==== Texto fornecido

Está claro que o povo brasileiro quer mudança. Em meio a tantas reformas clamadas está a da educação. A educação precisa mudar. Por quê? Porque está mal de resultados, de instituições, de políticas. E pior: porque ainda nem começou a mudar. Vejamos.
A educação está mal de resultados. No plano internacional sabemos disso pelos resultados do Pisa, que nos põem entre os piores países que participam do exame. Também estamos mal no ranking das universidades e fazemos feio quando expomos a vexame jovens que vão para países cuja língua não falam, só para preencher cotas do Ciência Sem Fronteiras. Estamos mal porque, por falta de educação adequada, as desigualdades estão aumentando: na única etapa em que a educação avançou um pouco, de 2007 a 2009, nas séries iniciais do ensino fundamental, os alunos das classes B e acima aumentaram mais de 30 pontos, mas os das classes abaixo, menos de 5 pontos – a desigualdade aumenta. Estamos mal porque nosso ensino médio, voltado para o vestibular, reprova metade dos alunos que nele conseguem entrar e os condena ao contingente dos “nem estuda nem trabalha”. Estamos mal porque dobramos os gastos com educação nos últimos dez anos, mas isso não se refletiu nos resultados – o que comprova que o investimento foi mal feito, como no caso do Pronatec, programa de mais de R$ 4 bilhões cuja taxa de desistência se estima em 60% e que até agora não apresentou resultados.

========
==== Dados extraídos

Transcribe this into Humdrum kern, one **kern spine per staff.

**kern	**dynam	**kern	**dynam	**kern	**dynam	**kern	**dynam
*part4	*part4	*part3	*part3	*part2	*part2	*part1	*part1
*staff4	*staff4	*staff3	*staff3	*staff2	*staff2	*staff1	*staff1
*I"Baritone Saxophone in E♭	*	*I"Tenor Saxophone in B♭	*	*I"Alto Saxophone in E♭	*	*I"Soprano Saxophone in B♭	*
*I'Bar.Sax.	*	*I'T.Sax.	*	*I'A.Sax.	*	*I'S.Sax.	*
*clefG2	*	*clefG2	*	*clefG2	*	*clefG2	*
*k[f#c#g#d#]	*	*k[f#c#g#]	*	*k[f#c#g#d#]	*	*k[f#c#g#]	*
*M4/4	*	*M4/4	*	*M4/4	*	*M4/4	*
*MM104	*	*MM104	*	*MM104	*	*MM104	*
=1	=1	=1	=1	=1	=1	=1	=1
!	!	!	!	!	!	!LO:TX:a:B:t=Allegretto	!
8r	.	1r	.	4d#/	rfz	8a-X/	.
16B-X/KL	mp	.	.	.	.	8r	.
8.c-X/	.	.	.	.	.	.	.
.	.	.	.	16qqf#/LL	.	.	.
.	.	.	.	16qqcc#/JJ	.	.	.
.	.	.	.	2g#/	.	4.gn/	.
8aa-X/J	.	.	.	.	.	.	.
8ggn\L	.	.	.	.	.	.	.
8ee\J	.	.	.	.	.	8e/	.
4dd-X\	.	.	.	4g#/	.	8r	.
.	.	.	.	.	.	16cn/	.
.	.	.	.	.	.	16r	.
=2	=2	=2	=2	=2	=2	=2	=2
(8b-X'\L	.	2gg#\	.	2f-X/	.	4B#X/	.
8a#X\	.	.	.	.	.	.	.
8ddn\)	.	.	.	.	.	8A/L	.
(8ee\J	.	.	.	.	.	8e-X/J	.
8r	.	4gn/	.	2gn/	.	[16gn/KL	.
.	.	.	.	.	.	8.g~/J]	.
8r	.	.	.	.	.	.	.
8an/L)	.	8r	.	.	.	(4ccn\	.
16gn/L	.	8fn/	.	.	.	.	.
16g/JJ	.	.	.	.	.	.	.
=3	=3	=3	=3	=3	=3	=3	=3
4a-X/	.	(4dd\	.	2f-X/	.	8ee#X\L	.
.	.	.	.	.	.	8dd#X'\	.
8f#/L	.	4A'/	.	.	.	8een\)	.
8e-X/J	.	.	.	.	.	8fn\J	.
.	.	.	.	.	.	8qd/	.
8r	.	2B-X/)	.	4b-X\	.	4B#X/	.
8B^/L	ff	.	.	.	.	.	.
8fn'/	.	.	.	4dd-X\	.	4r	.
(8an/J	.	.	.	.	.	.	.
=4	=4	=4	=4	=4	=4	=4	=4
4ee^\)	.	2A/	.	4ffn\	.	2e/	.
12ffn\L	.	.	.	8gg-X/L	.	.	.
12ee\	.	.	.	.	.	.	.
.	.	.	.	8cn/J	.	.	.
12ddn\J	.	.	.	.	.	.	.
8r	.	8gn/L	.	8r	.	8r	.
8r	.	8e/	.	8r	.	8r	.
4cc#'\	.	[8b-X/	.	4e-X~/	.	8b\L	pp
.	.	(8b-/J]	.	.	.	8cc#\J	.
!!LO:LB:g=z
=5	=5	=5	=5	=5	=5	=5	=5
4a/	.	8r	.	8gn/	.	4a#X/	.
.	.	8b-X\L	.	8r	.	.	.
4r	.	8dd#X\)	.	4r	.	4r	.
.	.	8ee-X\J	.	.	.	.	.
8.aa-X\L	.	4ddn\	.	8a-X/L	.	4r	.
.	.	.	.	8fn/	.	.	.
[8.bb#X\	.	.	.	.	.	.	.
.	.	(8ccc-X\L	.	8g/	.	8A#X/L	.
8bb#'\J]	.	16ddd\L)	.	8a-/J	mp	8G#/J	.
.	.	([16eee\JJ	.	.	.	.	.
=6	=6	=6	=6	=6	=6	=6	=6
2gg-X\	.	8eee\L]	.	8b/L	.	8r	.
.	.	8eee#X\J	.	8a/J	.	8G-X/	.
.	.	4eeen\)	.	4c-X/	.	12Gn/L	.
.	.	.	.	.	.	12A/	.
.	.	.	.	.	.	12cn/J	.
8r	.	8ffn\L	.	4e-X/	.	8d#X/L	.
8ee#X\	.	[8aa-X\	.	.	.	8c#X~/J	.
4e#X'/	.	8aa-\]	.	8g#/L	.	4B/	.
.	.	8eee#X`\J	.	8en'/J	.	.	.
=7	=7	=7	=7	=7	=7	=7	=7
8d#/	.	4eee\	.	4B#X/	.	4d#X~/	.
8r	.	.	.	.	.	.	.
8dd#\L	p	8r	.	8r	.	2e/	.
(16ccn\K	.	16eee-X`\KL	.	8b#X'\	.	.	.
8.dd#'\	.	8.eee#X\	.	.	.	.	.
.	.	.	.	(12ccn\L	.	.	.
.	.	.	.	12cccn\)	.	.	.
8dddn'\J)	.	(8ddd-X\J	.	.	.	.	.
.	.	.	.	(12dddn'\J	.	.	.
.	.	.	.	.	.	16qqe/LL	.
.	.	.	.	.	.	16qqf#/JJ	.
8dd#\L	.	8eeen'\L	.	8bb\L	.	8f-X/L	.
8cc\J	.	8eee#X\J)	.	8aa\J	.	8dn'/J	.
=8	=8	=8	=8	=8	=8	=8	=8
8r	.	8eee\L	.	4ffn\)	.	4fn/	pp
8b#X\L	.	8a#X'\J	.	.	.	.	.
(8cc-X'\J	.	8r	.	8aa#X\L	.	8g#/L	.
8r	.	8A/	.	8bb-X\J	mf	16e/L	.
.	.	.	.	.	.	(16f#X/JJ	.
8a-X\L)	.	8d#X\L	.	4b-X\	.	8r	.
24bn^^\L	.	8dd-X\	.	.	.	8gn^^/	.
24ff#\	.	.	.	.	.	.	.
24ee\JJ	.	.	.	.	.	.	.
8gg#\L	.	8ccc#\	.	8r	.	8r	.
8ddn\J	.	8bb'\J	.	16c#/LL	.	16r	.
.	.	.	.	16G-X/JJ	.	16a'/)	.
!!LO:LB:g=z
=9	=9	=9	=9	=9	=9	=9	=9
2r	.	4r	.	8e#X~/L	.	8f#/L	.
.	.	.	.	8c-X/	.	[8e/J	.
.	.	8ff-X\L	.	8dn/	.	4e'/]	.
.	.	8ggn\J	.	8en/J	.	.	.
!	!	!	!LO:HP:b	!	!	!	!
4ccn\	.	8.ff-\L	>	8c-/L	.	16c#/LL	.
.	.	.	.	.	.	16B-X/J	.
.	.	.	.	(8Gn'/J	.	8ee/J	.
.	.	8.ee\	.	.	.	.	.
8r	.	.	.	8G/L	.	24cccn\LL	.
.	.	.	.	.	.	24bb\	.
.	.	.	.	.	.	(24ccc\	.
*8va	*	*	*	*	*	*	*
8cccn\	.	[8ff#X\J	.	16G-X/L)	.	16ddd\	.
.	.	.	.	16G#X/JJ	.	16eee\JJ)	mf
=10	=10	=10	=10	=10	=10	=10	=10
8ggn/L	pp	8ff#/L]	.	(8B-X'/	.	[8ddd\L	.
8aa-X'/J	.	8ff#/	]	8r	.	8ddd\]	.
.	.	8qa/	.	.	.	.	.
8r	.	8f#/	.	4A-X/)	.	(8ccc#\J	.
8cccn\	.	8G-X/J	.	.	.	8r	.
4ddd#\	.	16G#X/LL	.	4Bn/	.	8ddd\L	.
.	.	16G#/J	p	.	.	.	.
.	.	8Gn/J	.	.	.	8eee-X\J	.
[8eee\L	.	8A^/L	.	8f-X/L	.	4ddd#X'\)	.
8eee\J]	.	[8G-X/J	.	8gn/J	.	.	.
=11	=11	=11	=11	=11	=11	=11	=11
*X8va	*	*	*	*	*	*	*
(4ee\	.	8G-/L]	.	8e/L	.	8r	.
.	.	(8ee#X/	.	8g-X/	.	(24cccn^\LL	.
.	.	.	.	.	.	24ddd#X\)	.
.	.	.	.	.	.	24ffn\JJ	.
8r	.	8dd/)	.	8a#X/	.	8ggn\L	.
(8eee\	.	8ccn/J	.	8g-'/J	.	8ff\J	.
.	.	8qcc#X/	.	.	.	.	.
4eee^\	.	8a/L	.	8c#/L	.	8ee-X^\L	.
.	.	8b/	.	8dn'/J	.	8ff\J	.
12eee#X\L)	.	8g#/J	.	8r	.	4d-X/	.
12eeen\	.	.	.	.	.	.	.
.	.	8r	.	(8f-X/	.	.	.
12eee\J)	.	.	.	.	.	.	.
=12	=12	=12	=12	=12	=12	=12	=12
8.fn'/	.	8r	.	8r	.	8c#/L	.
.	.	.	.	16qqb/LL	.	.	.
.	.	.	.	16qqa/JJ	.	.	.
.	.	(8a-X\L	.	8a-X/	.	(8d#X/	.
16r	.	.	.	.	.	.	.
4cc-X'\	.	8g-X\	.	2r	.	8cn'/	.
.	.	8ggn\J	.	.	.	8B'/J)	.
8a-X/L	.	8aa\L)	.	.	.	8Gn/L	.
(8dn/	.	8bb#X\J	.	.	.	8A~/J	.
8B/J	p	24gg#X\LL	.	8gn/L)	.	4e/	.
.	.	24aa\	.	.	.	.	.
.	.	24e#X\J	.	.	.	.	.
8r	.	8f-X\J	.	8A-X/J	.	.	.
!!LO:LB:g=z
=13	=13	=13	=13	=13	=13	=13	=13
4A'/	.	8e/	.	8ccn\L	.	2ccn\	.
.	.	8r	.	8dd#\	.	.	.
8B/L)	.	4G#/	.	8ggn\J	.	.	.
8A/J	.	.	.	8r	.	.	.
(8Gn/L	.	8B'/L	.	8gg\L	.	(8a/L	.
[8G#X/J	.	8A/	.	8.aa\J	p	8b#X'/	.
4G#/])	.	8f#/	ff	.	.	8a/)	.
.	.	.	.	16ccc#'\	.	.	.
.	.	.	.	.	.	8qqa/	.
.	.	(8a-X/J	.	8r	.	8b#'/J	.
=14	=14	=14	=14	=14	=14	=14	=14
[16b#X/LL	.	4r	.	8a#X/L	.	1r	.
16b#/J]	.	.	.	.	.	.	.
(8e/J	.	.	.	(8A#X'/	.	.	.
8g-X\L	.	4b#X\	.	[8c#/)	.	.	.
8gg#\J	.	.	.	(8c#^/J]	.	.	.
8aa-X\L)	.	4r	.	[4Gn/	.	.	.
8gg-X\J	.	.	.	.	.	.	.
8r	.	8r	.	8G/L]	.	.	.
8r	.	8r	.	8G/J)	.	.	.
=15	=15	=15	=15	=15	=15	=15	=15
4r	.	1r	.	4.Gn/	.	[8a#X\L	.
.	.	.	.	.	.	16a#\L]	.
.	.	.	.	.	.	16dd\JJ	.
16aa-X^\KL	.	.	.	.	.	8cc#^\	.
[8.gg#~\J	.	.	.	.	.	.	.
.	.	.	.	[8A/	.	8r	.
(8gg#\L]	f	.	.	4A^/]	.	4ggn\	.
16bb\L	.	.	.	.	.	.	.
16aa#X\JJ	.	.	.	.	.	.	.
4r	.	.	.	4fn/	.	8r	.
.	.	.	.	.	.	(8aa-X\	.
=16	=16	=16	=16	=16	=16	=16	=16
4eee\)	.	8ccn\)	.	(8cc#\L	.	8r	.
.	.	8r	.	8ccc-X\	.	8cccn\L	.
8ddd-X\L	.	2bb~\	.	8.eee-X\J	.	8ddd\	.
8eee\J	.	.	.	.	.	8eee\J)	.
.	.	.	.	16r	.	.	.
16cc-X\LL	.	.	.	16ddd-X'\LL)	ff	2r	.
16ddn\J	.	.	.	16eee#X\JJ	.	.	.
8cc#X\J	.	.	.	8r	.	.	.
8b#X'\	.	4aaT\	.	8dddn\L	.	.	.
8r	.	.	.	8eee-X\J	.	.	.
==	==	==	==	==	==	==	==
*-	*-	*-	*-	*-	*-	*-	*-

========

**Instruções**
- A) Reproduza o texto fornecido a partir de "Está claro que" até "a mudar. Vejamos.", inclusive, alterando "educação" para "saúde".
- B) Dê prosseguimento ao texto sobre a educação brasileira a partir do ponto em que ele termina.
As entradas não têm qualquer papel nesta atividade.

**Respostas**
- A)
Está claro que o povo brasileiro quer mudança. Em meio a tantas reformas clamadas está a da saúde. A saúde precisa mudar. Por quê? Porque está mal de resultados, de instituições, de políticas. E pior: porque ainda nem começou a mudar. Vejamos.

- B)
Estamos mal de instituições. O aparelhamento que tomou conta do governo também tomou conta da educação. Passamos a viver numa época do pensamento único, em que falta debate e há temas proibidos – sobretudo os que podem desagradar a qualquer interesse corporativo. Os vários conselhos e órgãos colegiados tornaram-se povoados por representantes de interesses corporativos, o que liquida a priori qualquer possibilidade de atuarem de forma isenta, menos ainda em prol do bem comum.
O peso e a capacidade operacional do governo federal liquidaram o pacto federativo, como se tornou patente no episódio do estabelecimento do piso salarial do magistério. O problema não é o piso, é criar obrigações para as instâncias subnacionais. Em outro episódio, obrigou-se o Inep a enviar os resultados da Prova Brasil para a Casa Civil antes de divulgá-los, enfraquecendo a instituição da avaliação. Também nos faltam instituições adequadas nas áreas fundamentais da pedagogia, como currículo e formação de professores. Temos poucas na área de avaliação e quase nada na gestão. E praticamente nenhum foro ou tolerância para qualquer tipo de debate sobre educação: o pensamento único impede o desenvolvimento de uma cultura da educação.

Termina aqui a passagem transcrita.